1. Join up various systems within the bank. If the bank’s loan application system isn’t connected to the payments system or credit card system, then they will struggle to get a full picture of customer activity. The clearer the picture they have of an individual customer, the easier it will be to spot any suspicious activity. What’s required is a single view of the customer across all of the bank’s touchpoints. Any data silos within the bank need to be eliminated – the key is to get all back office systems talking to each other.

2. Make sure the immediate problem has been dealt with. APP fraud is still the most prevalent threat at the moment, so if the bank isn’t able to counteract APP fraud then they’ll have no chance against more sophisticated cross-channel scams. Banks must make sure they have back office systems in place to catch APP scams accurately – or else they will be in trouble with regulators and face a large compensation bill. Any bank that falls behind its competitors on this front will soon find itself becoming a bigger and bigger target for scammers, as they will be seen as the weakest link in the chain.

3. Think one – or even better, two – steps ahead. Once banks have a single view of their customer and adequate APP fraud controls in place, banks then need to anticipate what the scammers’ next moves might be. Using customer data and data relating to fraudulent activity, banks can use machine learning to spot any new patterns that emerge. Scammers might move on to targeting ATMs or cards-based transactions perhaps, but if the bank can see new attack vectors emerging quickly then they can shut them down quickly too.

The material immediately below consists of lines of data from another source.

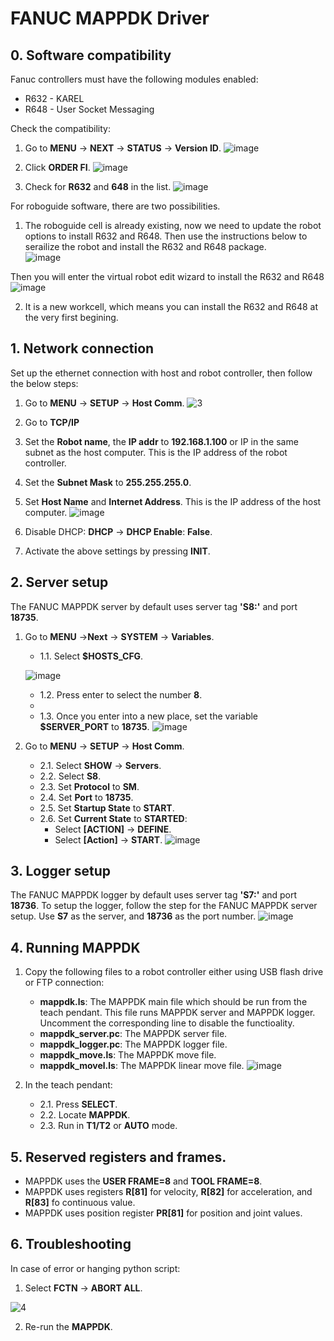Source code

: # FANUC MAPPDK Driver

## 0. Software compatibility
Fanuc controllers must have the following modules enabled:
- R632 - KAREL
- R648 - User Socket Messaging

Check the compatibility:
1. Go to **MENU** -> **NEXT** -> **STATUS** -> **Version ID**.
![image](https://user-images.githubusercontent.com/67538561/169281756-e59e61af-3a40-4c8a-aa00-94123f3ba3e3.png)

3. Click **ORDER FI**.
![image](https://user-images.githubusercontent.com/67538561/169282210-865d139e-1bad-4598-80c0-086461c159a6.png)

4. Check for **R632** and **648** in the list.
![image](https://user-images.githubusercontent.com/67538561/169282483-d85084dc-d572-4bbf-9d5d-dc9057802e01.png)

For roboguide software, there are two possibilities. 
1. The roboguide cell is already existing, now we need to update the robot options to install R632 and R648. Then use the instructions below to serailize the robot and install the R632 and R648 package.  
![image](https://user-images.githubusercontent.com/67538561/169279461-eec2fbec-18d1-46f2-81e9-903dcdb88ba6.png)

Then you will enter the virtual robot edit wizard to install the R632 and R648
![image](https://user-images.githubusercontent.com/67538561/169279787-9e8fac9b-9e72-42d5-8d6e-abfe48e7aec0.png)

2. It is a new workcell, which means you can install the R632 and R648 at the very first begining. 

## 1. Network connection
Set up the ethernet connection with host and robot controller, then follow the below steps:
1. Go to **MENU** -> **SETUP** -> **Host Comm**.
![3](https://user-images.githubusercontent.com/67538561/169283076-5172b547-660e-42f0-9447-cb79ed5f114f.png)

2. Go to **TCP/IP**
3. Set the **Robot name**, the **IP addr** to **192.168.1.100** or IP in the same subnet as the host computer. This is the IP address of the robot controller.

4. Set the **Subnet Mask** to **255.255.255.0**.
5. Set **Host Name** and **Internet Address**. This is the IP address of the host computer.
![image](https://user-images.githubusercontent.com/67538561/169283497-e25bc159-74ef-43d2-b2fe-008b5076b062.png)

6. Disable DHCP: **DHCP** -> **DHCP Enable**: **False**.
7. Activate the above settings by pressing **INIT**.


## 2. Server setup
The FANUC MAPPDK server by default uses server tag **'S8:'** and port **18735**.
1. Go to **MENU** ->**Next** -> **SYSTEM** -> **Variables**.
    * 1.1. Select **$HOSTS_CFG**.
    
    ![image](https://user-images.githubusercontent.com/67538561/169284408-8736d381-c708-4422-989f-58de8743f9f2.png)

    * 1.2. Press enter to select the number **8**.
    *
    * 1.3. Once you enter into a new place, set the variable **$SERVER_PORT** to **18735**.
    ![image](https://user-images.githubusercontent.com/67538561/169285678-88508464-2651-4f4c-8c15-52c67ccf9747.png)

2. Go to **MENU** -> **SETUP** -> **Host Comm**.
    * 2.1. Select **SHOW** -> **Servers**.
    * 2.2. Select **S8**.
    * 2.3. Set **Protocol** to **SM**.
    * 2.4. Set **Port** to **18735**.
    * 2.5. Set **Startup State** to **START**.
    * 2.6. Set **Current State** to **STARTED**:
        * Select **\[ACTION\]** -> **DEFINE**.
        * Select **\[Action\]** -> **START**.
        ![image](https://user-images.githubusercontent.com/67538561/169286175-271bb666-d8c1-4415-a55d-89ab2a65ddf1.png)


## 3. Logger setup
The FANUC MAPPDK logger by default uses server tag **'S7:'** and port **18736**.
To setup the logger, follow the step for the FANUC MAPPDK server setup. Use **S7** as the server, and **18736** as the port number.
![image](https://user-images.githubusercontent.com/67538561/169286578-fc57f24d-32bd-4620-a0f6-2fdd8814a149.png)



## 4. Running MAPPDK
1. Copy the following files to a robot controller either using USB flash drive or FTP connection:
    * **mappdk.ls**: The MAPPDK main file which should be run from the teach pendant. This file runs MAPPDK server and MAPPDK logger. Uncomment the corresponding line to disable the functioality.
    * **mappdk_server.pc**: The MAPPDK server file.
    * **mappdk_logger.pc**: The MAPPDK logger file.
    * **mappdk_move.ls**: The MAPPDK move file.
    * **mappdk_movel.ls**: The MAPPDK linear move file.
   ![image](https://user-images.githubusercontent.com/67538561/169286670-c283a061-9c50-4e21-b844-961c014b33d1.png)

2. In the teach pendant:
    * 2.1. Press **SELECT**.
    * 2.2. Locate **MAPPDK**.
    * 2.3. Run in **T1/T2** or **AUTO** mode.


## 5. Reserved registers and frames.
* MAPPDK uses the **USER FRAME=8** and **TOOL FRAME=8**.
* MAPPDK uses registers **R[81]** for velocity,  **R[82]** for acceleration, and **R[83]** fo continuous value.
* MAPPDK uses position register **PR[81]** for position and joint values.

## 6. Troubleshooting
In case of error or hanging python script:
1. Select **FCTN** -> **ABORT ALL**.

![4](https://user-images.githubusercontent.com/67538561/169287126-a808bb14-61ae-4124-a4db-961fb6c7f8f7.png)

2. Re-run the **MAPPDK**. 
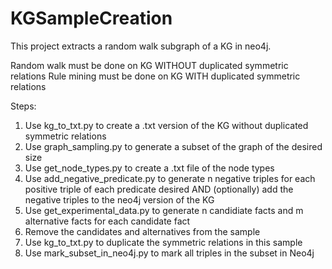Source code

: # KGSampleCreation

This project extracts a random walk subgraph of a KG in neo4j.

Random walk must be done on KG WITHOUT duplicated symmetric relations
Rule mining must be done on KG WITH duplicated symmetric relations

Steps:
1. Use kg_to_txt.py to create a .txt version of the KG without duplicated symmetric relations
2. Use graph_sampling.py to generate a subset of the graph of the desired size
3. Use get_node_types.py to create a .txt file of the node types
4. Use add_negative_predicate.py to generate n negative triples for each positive triple of each predicate desired AND (optionally) add the negative triples to the neo4j version of the KG
5. Use get_experimental_data.py to generate n candidiate facts and m alternative facts for each candidate fact
6. Remove the candidates and alternatives from the sample
7. Use kg_to_txt.py to duplicate the symmetric relations in this sample
8. Use mark_subset_in_neo4j.py to mark all triples in the subset in Neo4j

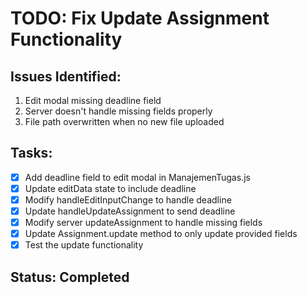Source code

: # TODO: Fix Update Assignment Functionality

## Issues Identified:
1. Edit modal missing deadline field
2. Server doesn't handle missing fields properly
3. File path overwritten when no new file uploaded

## Tasks:
- [x] Add deadline field to edit modal in ManajemenTugas.js
- [x] Update editData state to include deadline
- [x] Modify handleEditInputChange to handle deadline
- [x] Update handleUpdateAssignment to send deadline
- [x] Modify server updateAssignment to handle missing fields
- [x] Update Assignment.update method to only update provided fields
- [x] Test the update functionality

## Status: Completed

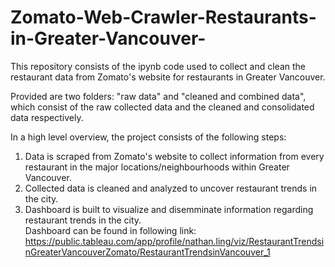 # Zomato-Web-Crawler-Restaurants-in-Greater-Vancouver-

This repository consists of the ipynb code used to collect and clean the restaurant data from Zomato's website for restaurants in Greater Vancouver.

Provided are two folders: "raw data" and "cleaned and combined data", which consist of the raw collected data and the cleaned and consolidated data respectively.

In a high level overview, the project consists of the following steps:<br>
1. Data is scraped from Zomato's website to collect information from every restaurant in the major locations/neighbourhoods within Greater Vancouver.<br>
2. Collected data is cleaned and analyzed to uncover restaurant trends in the city. <br>
3. Dashboard is built to visualize and disemminate information regarding restaurant trends in the city. <br>
Dashboard can be found in following link: https://public.tableau.com/app/profile/nathan.ling/viz/RestaurantTrendsinGreaterVancouverZomato/RestaurantTrendsinVancouver_1
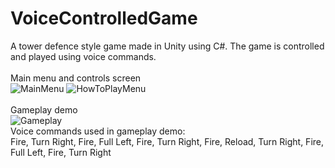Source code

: # VoiceControlledGame
A tower defence style game made in Unity using C#. The game is controlled and played using voice commands. <br /> <br />
Main menu and controls screen <br />
![MainMenu](https://github.com/user-attachments/assets/a924b72f-3aad-4a90-9996-9333345782cd)
![HowToPlayMenu](https://github.com/user-attachments/assets/721f730c-1e34-45b9-b242-90aba1eaaf72)
<br /><br />
Gameplay demo<br />
![Gameplay](https://github.com/user-attachments/assets/c799c40f-9fab-4cd4-874d-1b7bc4c1e74f)
<br />
Voice commands used in gameplay demo:<br />
Fire, Turn Right, Fire, Full Left, Fire, Turn Right, Fire, Reload, Turn Right, Fire, Full Left, Fire, Turn Right

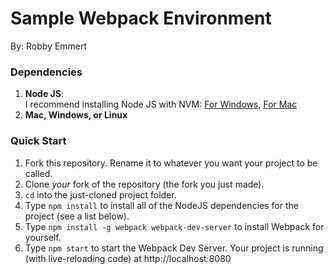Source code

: # Sample Webpack Environment
By: Robby Emmert

### Dependencies  
1. **Node JS**:  
I recommend installing Node JS with NVM: [For Windows](https://github.com/coreybutler/nvm-windows), [For Mac](https://github.com/creationix/nvm)  
2. **Mac, Windows, or Linux**  

### Quick Start
1. Fork this repository.  Rename it to whatever you want your project to be called.
2. Clone *your* fork of the repository (the fork you just made).
3. `cd` into the just-cloned project folder.
4. Type `npm install` to install all of the NodeJS dependencies for the project (see a list below).
5. Type `npm install -g webpack webpack-dev-server` to install Webpack for yourself.
6. Type `npm start` to start the Webpack Dev Server.  Your project is running (with live-reloading code) at http://localhost:8080
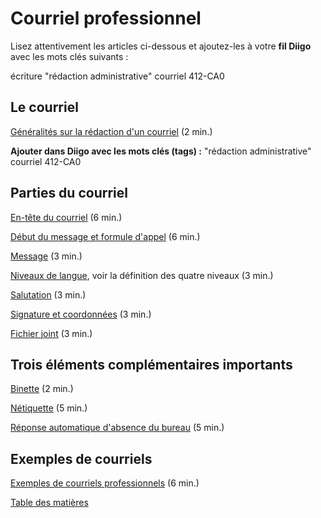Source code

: # Courriel professionnel

Lisez attentivement les articles ci-dessous et ajoutez-les à votre **fil Diigo** avec les mots clés suivants :

écriture "rédaction administrative" courriel 412-CA0

## Le courriel
 
[Généralités sur la rédaction d'un courriel](http://bdl.oqlf.gouv.qc.ca/bdl/gabarit_bdl.asp?Th=2&t1=&id=2347 "Lien vers l'article « Généralités sur la rédaction d'un courriel » sur la Banque de dépannage linguistique de l'Office québécois de la langue française") (2 min.)

**Ajouter dans Diigo avec les mots clés (tags) :** "rédaction administrative" courriel 412-CA0

## Parties du courriel

[En-tête du courriel](http://bdl.oqlf.gouv.qc.ca/bdl/gabarit_bdl.asp?Th=2&t1=&id=4943 "Lien vers l'article « En-tête » sur la Banque de dépannage linguistique de l'Office québécois de la langue française") (6 min.)

[Début du message et formule d'appel](http://bdl.oqlf.gouv.qc.ca/bdl/gabarit_bdl.asp?Th=2&t1=&id=4944 "Lien vers l'article « Début du message et formule d'appel » sur la Banque de dépannage linguistique de l'Office québécois de la langue française") (6 min.)

[Message](http://bdl.oqlf.gouv.qc.ca/bdl/gabarit_bdl.asp?Th=2&t1=&id=4945 "Lien vers l'article « Message » sur la Banque de dépannage linguistique de l'Office québécois de la langue française") (3 min.)

[Niveaux de langue](https://lacroiseefr.wordpress.com/2010/04/07/le-style-decriture-de-lauteur/), voir  la définition des quatre niveaux (3 min.)

[Salutation](http://bdl.oqlf.gouv.qc.ca/bdl/gabarit_bdl.asp?Th=2&t1=&id=4946 "Lien vers l'article « Salutation » sur la Banque de dépannage linguistique de l'Office québécois de la langue française") (3 min.)

[Signature et coordonnées](http://bdl.oqlf.gouv.qc.ca/bdl/gabarit_bdl.asp?Th=2&t1=&id=4947 "Lien vers l'article « Signature et coordonnées » sur la Banque de dépannage linguistique de l'Office québécois de la langue française") (3 min.)

[Fichier joint](http://bdl.oqlf.gouv.qc.ca/bdl/gabarit_bdl.asp?Th=2&t1=&id=4949 "Lien vers l'article « Fichier joint » sur la Banque de dépannage linguistique de l'Office québécois de la langue française") (3 min.)

## Trois éléments complémentaires importants

[Binette](http://bdl.oqlf.gouv.qc.ca/bdl/gabarit_bdl.asp?Th=2&t1=&id=2806 "Lien vers l'article « Binette » sur la Banque de dépannage linguistique de l'Office québécois de la langue française") (2 min.)

[Nétiquette](http://bdl.oqlf.gouv.qc.ca/bdl/gabarit_bdl.asp?Th=2&t1=&id=2794 "Lien vers l'article « Nétiquette » sur la Banque de dépannage linguistique de l'Office québécois de la langue française") (5 min.)

[Réponse automatique d'absence du bureau](http://bdl.oqlf.gouv.qc.ca/bdl/gabarit_bdl.asp?Th=2&t1=&id=4680 "Lien vers l'article « Réponse automatique d'absence du bureau » sur la Banque de dépannage linguistique de l'Office québécois de la langue française") (5 min.)

## Exemples de courriels

[Exemples de courriels professionnels](http://bdl.oqlf.gouv.qc.ca/bdl/gabarit_bdl.asp?Th=2&t1=&id=2795 "Lien vers l'article « Exemples de courriels professionnels » sur la Banque de dépannage linguistique de l'Office québécois de la langue française") (6 min.)





[Table des matières](SUMMARY.md)
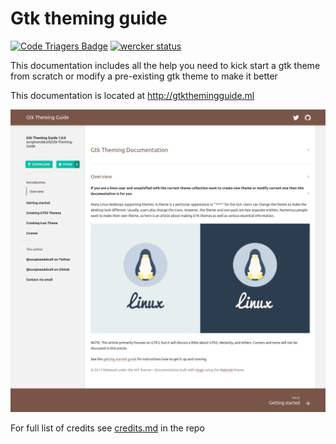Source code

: # Gtk theming guide

[![Code Triagers Badge](https://www.codetriage.com/surajmandalcell/gtk-theming-guide/badges/users.svg)](https://www.codetriage.com/surajmandalcell/gtk-theming-guide)
[![wercker status](https://app.wercker.com/status/287c6590690fc1dbb81d924625c9c1b1/s/master "wercker status")](https://app.wercker.com/project/byKey/287c6590690fc1dbb81d924625c9c1b1)

This documentation includes all the help you need to kick start a gtk theme from scratch or modify a pre-existing gtk theme to make it better

This documentation is located at http://gtkthemingguide.ml

![](docs/img/thumbnail.png)

For full list of credits see [credits.md](credits.md) in the repo


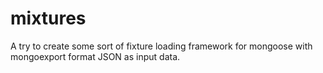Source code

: # mixtures
A try to create some sort of fixture loading framework for mongoose with mongoexport format JSON as input data.
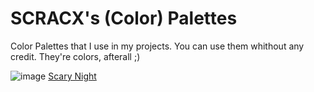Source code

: # SCRACX's (Color) Palettes

Color Palettes that I use in my projects. You can use them whithout any credit. They're colors, afterall ;)

![image](https://user-images.githubusercontent.com/63657559/148678657-0478008e-f9f7-48e3-88ff-33c810331150.png)
[Scary Night](https://github.com/half-real-SCRACX/Scary-night/tree/main/Scary%20Night)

With the financial fraud landscape changing so quickly due to the ever-evolving tactics used by criminals, banks must make fighting fraud a priority. As well as eliminating data silos and joining up back office systems, new technologies must be adopted to help financial institutions spot patterns of fraudulent activity quickly.

While these steps may come at a cost, the value of preserving reputation is priceless. Banks that get ahead of the curve will find that not only are they able to catch fraudulent activity more effectively, but also that fraudsters will target them less – as they focus their attacks on financial institutions with the weakest fraud controls in place.